Monday, April 01, 2019

Marin Bicycle Coalition gets taxpayers to fight its battles

Bob Silvestri in the current edition of the Marin Post:

Having challenged the County of Marin in a number of legal proceedings over the past five years, we’ve come to expect that there are apparently no tactics too low for the County to stoop to.

Perhaps all’s fair in love and war and lawsuits, but what if I were to tell you that the Marin County Counsel worked behind the scenes to have an amicus (“friend of the court”) brief defending the County against CVP’s favorable lower court ruling, filed on behalf of your city by the League of California Cities without a single elected official or staff member in your city approving it or even knowing about it?

This question rises above the particulars of the case at hand. There are fundamental principles at stake here.
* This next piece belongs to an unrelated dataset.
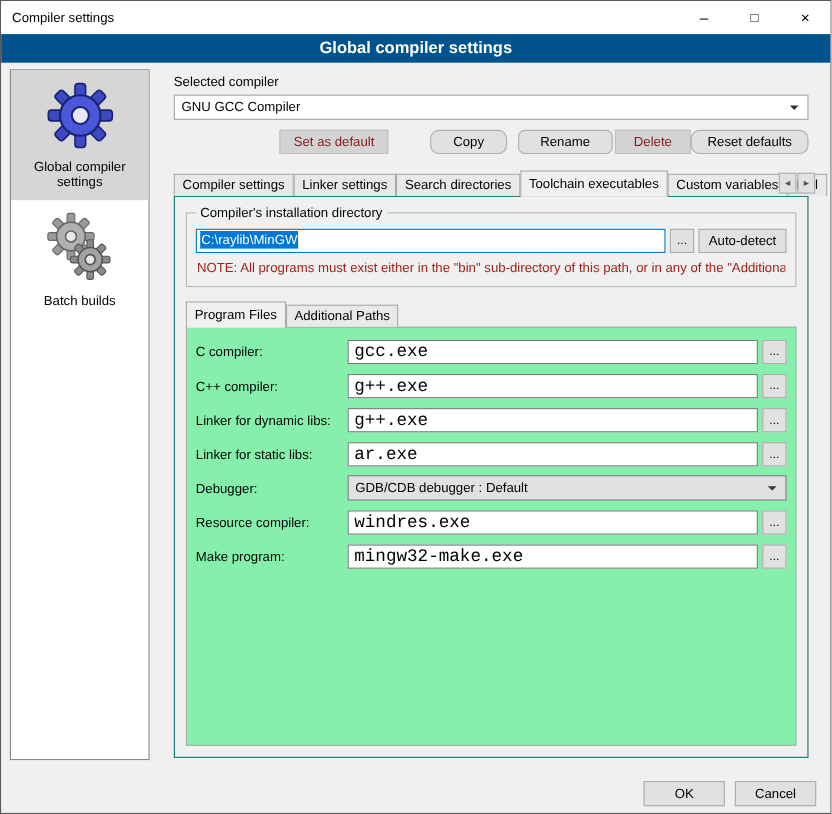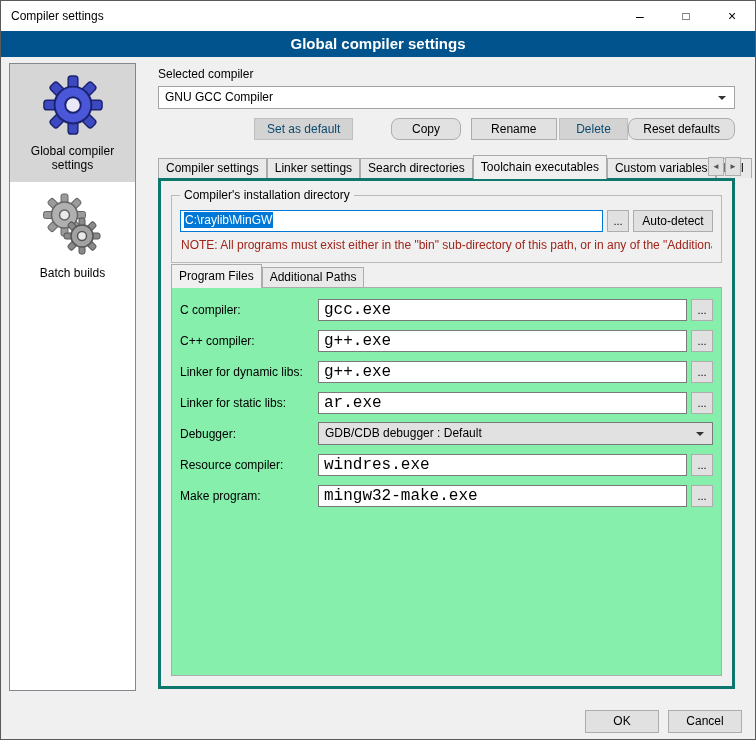"Set as default" .btn.disabled { color: #0c4a6e -> #7f1d1d }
We need to ask ourselves, should the League of California Cities, an organization that purports to represent the voices of locally elected government take sides in any legal matters without asking those cities most impacted by such matters for their consent? 
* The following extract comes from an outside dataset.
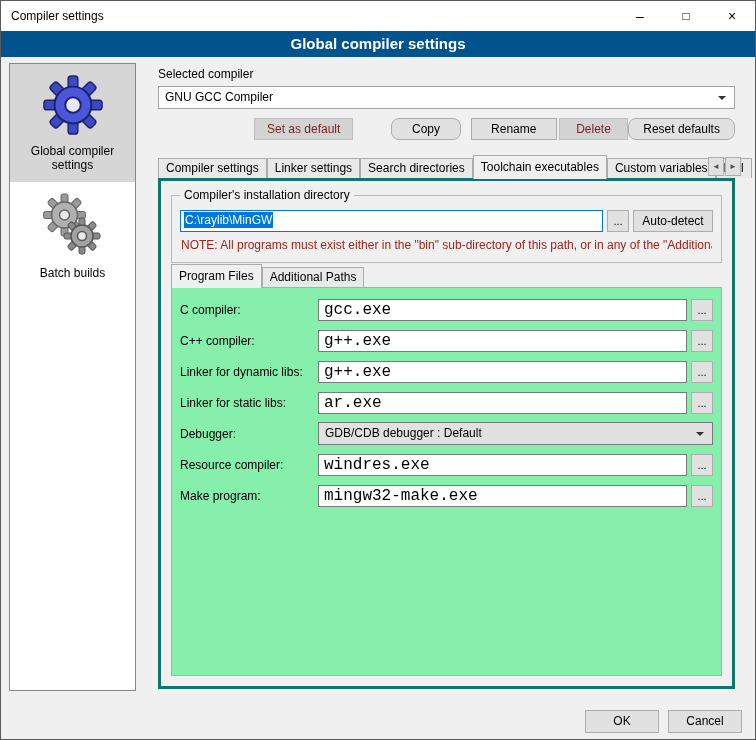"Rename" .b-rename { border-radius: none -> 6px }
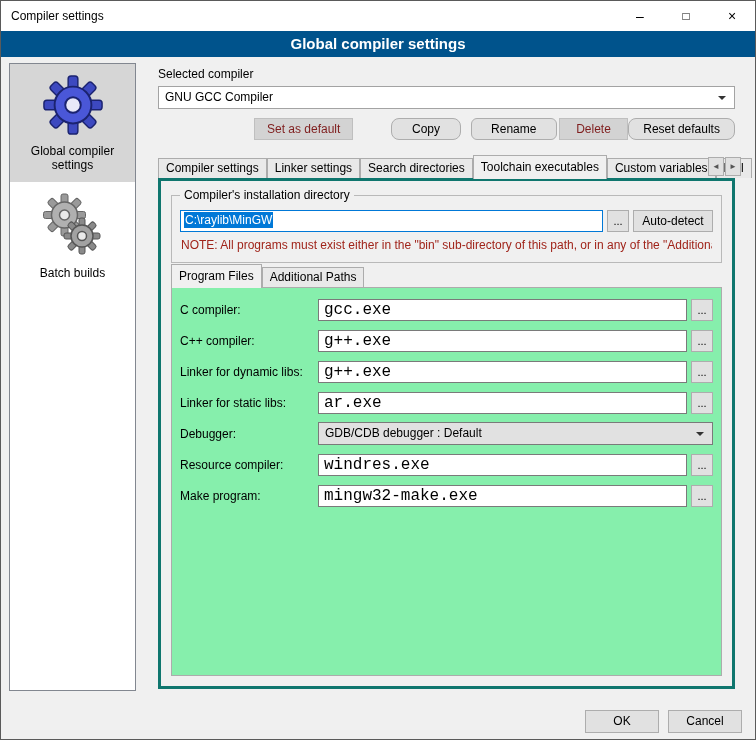"Compiler's installation directory" .tab-page { border: 3px solid #0f766e -> 1px solid #0f766e }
It would seem that for them to do otherwise constitutes an unethical appropriation of the self-determination and voice of our locally elected representatives.
The case CVP is making is very simple.

The specific facts and circumstances of the successful petition filed by Community Venture Partners against the County of Marin Open Space District, regarding the Bob Middagh Trial in the Alto Bowl Preserve, have been detailed in several articles on the Marin Post.

In short, Community Venture Partners' opposition to the Marin County Open Space District’s plan, as explained in Judge Haakenson's carefully worded opinion, had nothing to do with whether mountain biking was good or bad (it is not “anti-biking”). 

Rather, it was based on the argument that the County violated the requirements of the California Environmental Quality Act (CEQA) in making its decision to allow biking on the Bob Middagh Trail by failing to adequately assess the potential for significant unmitigated impacts of that decision.

There has been a great deal of hyperbole to suggest otherwise, but that is all that this legal dispute is about.

The County’s arguments to the Marin Superior Court and now to the State Court of Appeal continue to be filled with exaggerations about consequences of the County losing the case, and falsehoods belied by the evidence found in the Administrative Record of the case, which the County reviewed and approved.

But, since a legal appeal is a “de novo” hearing, the County continues to present the same distorted arguments that failed in the trial court...

Rob's comment:
I blogged about this issue last year. Like in San Francisco, the Marin Bicycle Coalition has enlisted the government to fight for projects favored by that special interest group. Why indulge in subterfuge and vandalism when you can get the taxpayers of Marin County to pay for litigation on behalf of projects you support? 

Like their counterparts in Marin, SF's Bicycle Coalition has always had a sketchy, self-serving understanding of CEQA.